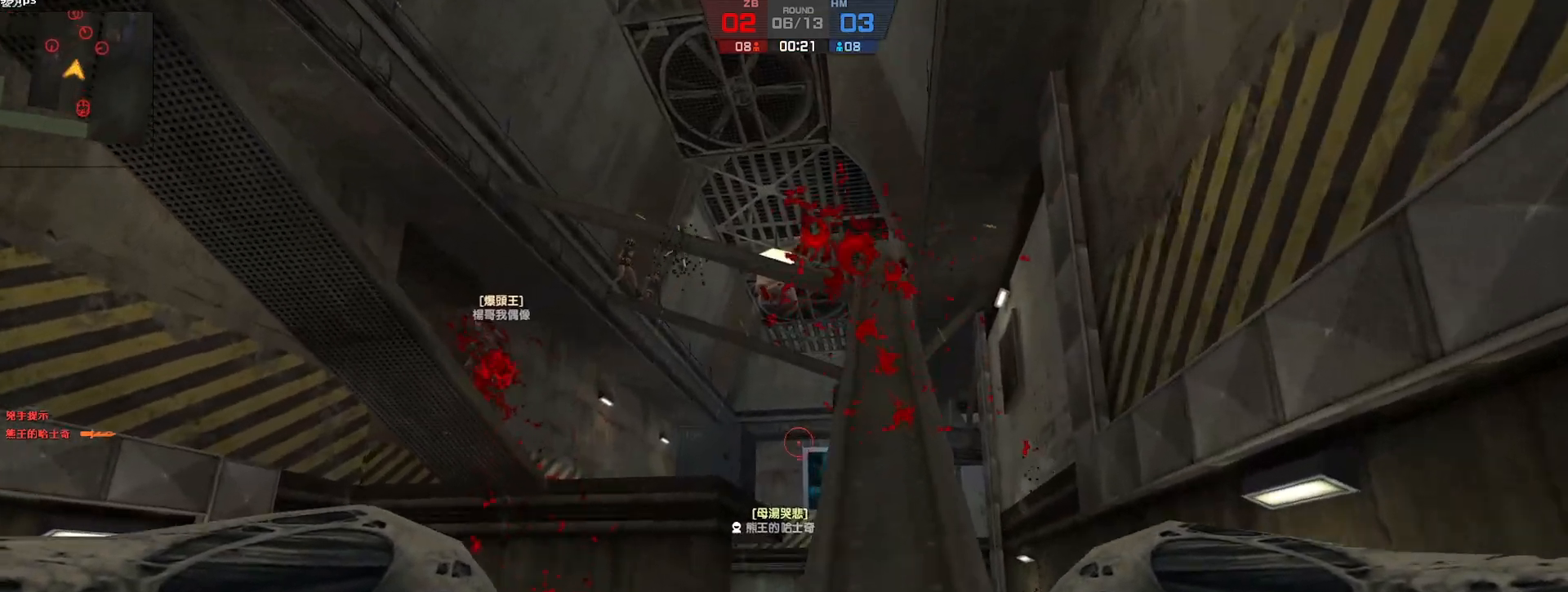
{"keys": ["w"], "events": []}
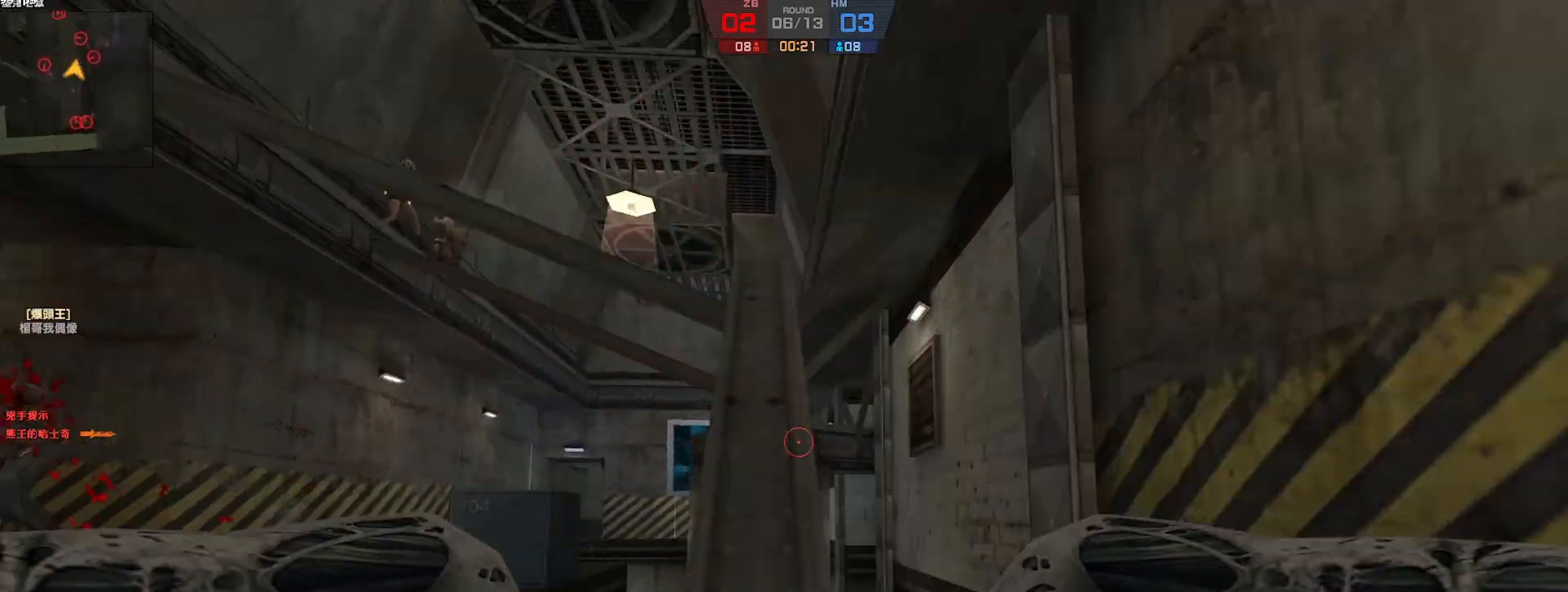
{"keys": ["a"], "events": [[117, "a", "down"], [167, "w", "up"]]}
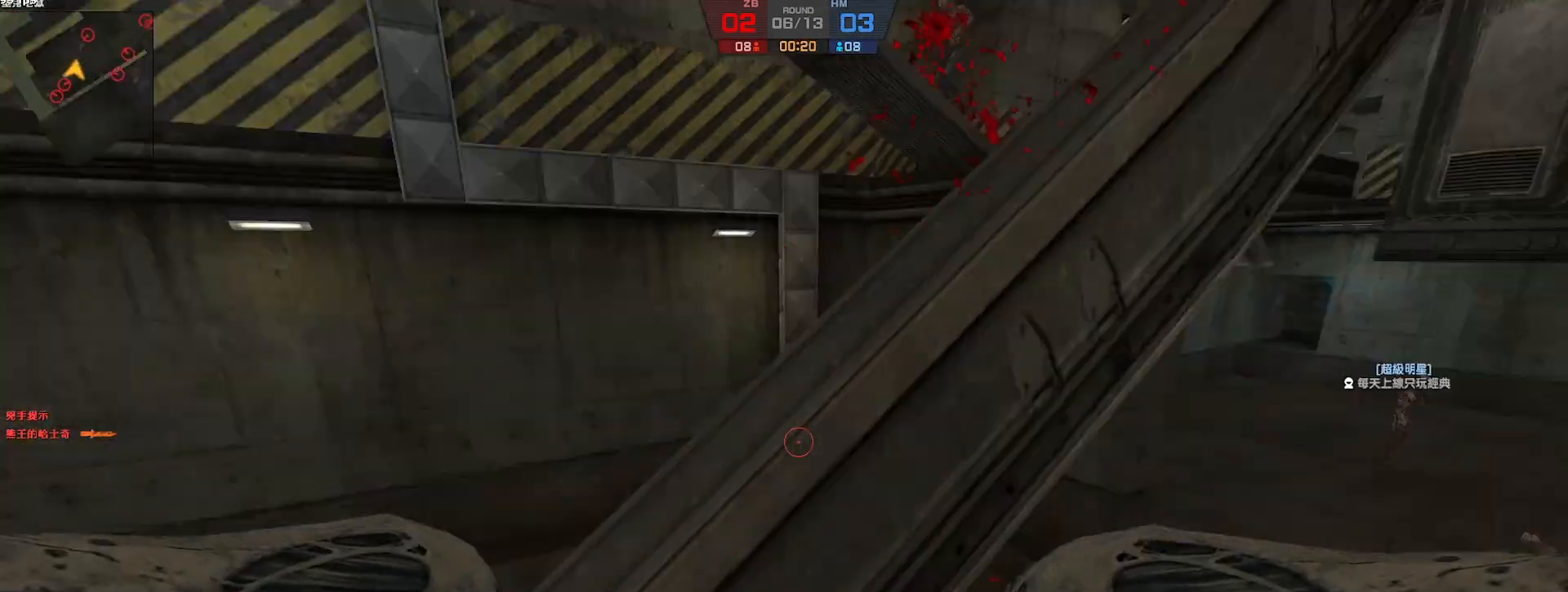
{"keys": ["a", "w"], "events": [[200, "w", "down"], [317, "a", "up"], [450, "a", "down"]]}
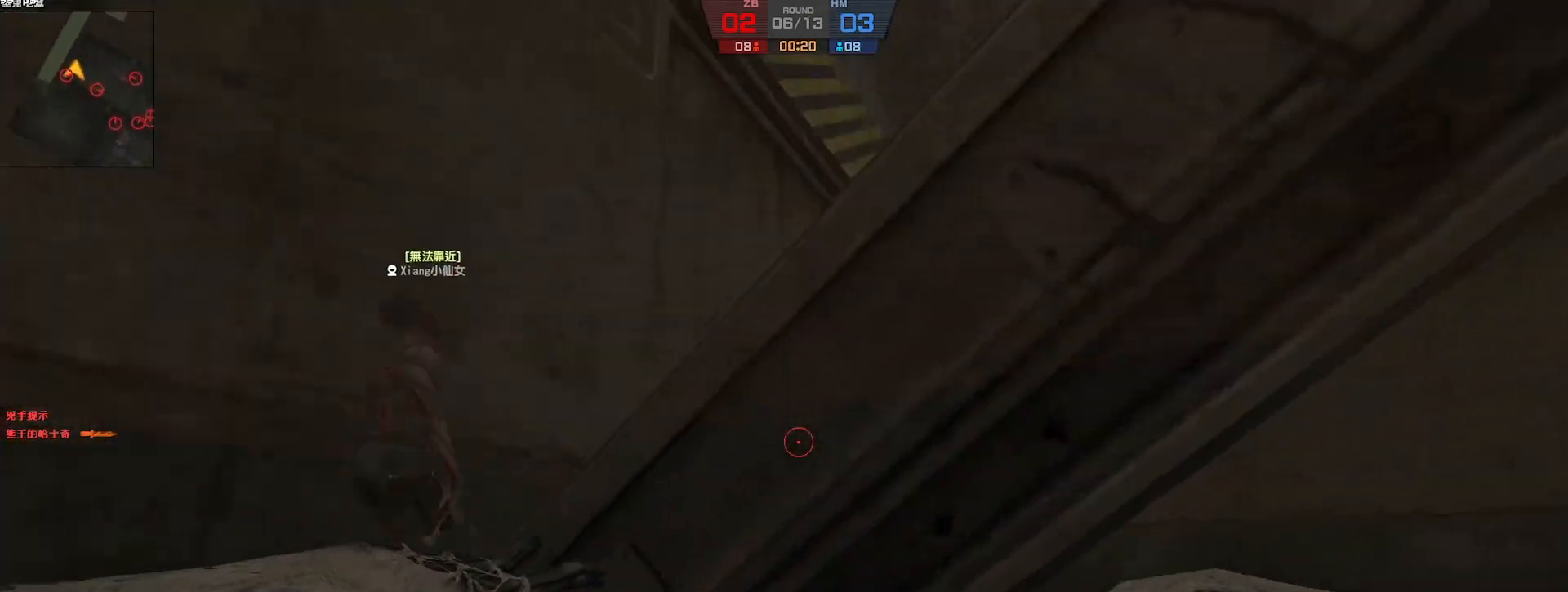
{"keys": ["d", "w"], "events": [[83, "a", "up"], [483, "d", "down"]]}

###

[What the task asks] Leave every image out, and retype the material exactly.

[Result for this task]
{"keys": ["w"], "events": []}
{"keys": ["a"], "events": [[117, "a", "down"], [167, "w", "up"]]}
{"keys": ["a", "w"], "events": [[200, "w", "down"], [317, "a", "up"], [450, "a", "down"]]}
{"keys": ["d", "w"], "events": [[83, "a", "up"], [483, "d", "down"]]}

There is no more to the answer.